Kates Law harsher penalties for previously deported criminals Passed House and Senate
House Republicans took action Thursday to crack down on illegal immigrants and the cities that shelter them.
One bill passed by the House would deny federal grants to sanctuary cities and another, Kate’s Law, would increase the penalties for deported aliens who try to return to the United States.
Kate's Law, which would increase the penalties for deported aliens who try to return to the United States and caught, passed with a vote of 257 to 157, with one Republican voting no and 24 Democrats voting yes.
Kate's Law is named for Kate Steinle, a San Francisco woman killed by an illegal immigrant who was in the U.S. despite multiple deportations. The two-year anniversary of her death is on Saturday.
President Trump called the bill's passage "good news" in a tweet, adding "House just passed #KatesLaw. Hopefully Senate will follow."
Good news, House just passed #KatesLaw . Hopefully Senate will follow.
“He should not have been here, and she should not have died,” House Speaker Paul Ryan said Thursday, in a final push for Kate’s Law, an earlier version of which was blocked in the Senate last year.
San Francisco shooting suspect Francisco Sanchez and victim Kathryn Steinle are shown in this composite photo. (Associated Press)

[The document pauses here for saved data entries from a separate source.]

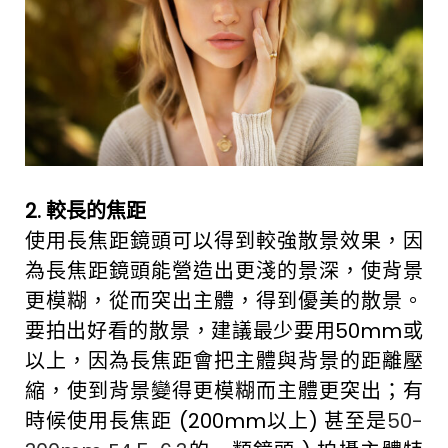
2. 較長的焦距
使用長焦距鏡頭可以得到較強散景效果，因
為長焦距鏡頭能營造出更淺的景深，使背景
更模糊，從而突出主體，得到優美的散景。
要拍出好看的散景，建議最少要用50mm或
以上，因為長焦距會把主體與背景的距離壓
縮，使到背景變得更模糊而主體更突出；有
時候使用長焦距 (200mm以上) 甚至是
50-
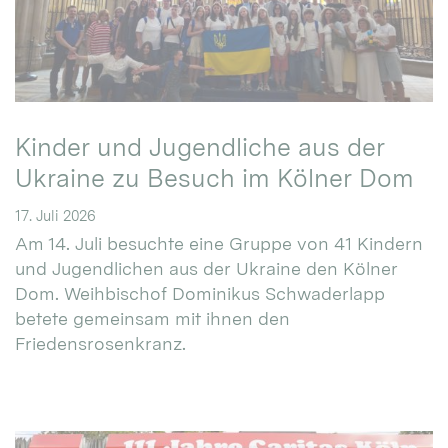
Kinder und Jugendliche aus der
Ukraine zu Besuch im Kölner Dom
17. Juli 2026
Am 14. Juli besuchte eine Gruppe von 41 Kindern
und Jugendlichen aus der Ukraine den Kölner
Dom. Weihbischof Dominikus Schwaderlapp
betete gemeinsam mit ihnen den
Friedensrosenkranz.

“Our job here is to make sure that those professionals have the tools that they need and the resources that they need to carry out their work and to protect our communities. That is what these measures are all about,” added Ryan.

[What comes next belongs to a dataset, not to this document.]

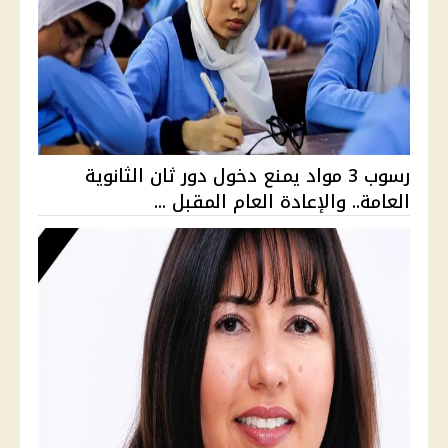
رسوب 3 مواد يمنع دخول دور ثان الثانوية
العامة.. والإعادة العام المقبل ...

The other bill, which would deny federal grants to sanctuary cities, passed with a vote of 228-195 with 3 Democrats voting yes and 7 Republicans voting no.

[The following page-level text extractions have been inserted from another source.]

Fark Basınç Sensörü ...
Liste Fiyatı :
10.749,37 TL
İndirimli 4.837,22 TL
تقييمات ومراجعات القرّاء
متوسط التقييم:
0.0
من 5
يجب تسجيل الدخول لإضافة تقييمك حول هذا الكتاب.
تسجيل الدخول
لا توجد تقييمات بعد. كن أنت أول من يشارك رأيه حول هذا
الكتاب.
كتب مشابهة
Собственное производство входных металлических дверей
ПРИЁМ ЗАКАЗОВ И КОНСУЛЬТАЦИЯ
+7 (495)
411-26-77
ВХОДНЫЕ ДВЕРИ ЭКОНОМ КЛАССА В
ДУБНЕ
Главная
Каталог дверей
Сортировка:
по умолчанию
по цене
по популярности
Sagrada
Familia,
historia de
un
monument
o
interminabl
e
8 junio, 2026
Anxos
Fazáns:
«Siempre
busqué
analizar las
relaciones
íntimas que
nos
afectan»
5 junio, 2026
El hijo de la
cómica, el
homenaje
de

The brutal murder of Steinle catapulted the issue of illegal criminal aliens into the national spotlight. Alleged shooter Juan Francisco Lopez-Sanchez had been deported five times and had seven felony convictions.
U.S. President Donald Trump speaks during an energy policy discussion with leaders of American Indian tribes and U.S. governors at the White House in Washington, U.S., June 28, 2017 (REUTERS/Kevin Lamarque)
On Wednesday, President Trump highlighted other cases during a White House meeting with more than a dozen families of people who had been victimized by illegal immigrants, including Jamiel Shaw Sr.
Shaw’s 17-year-old son Jamiel was shot and killed by an illegal immigrant in California in March 2008..
“He was living the dream," Shaw said during the meeting. "That was squashed out.”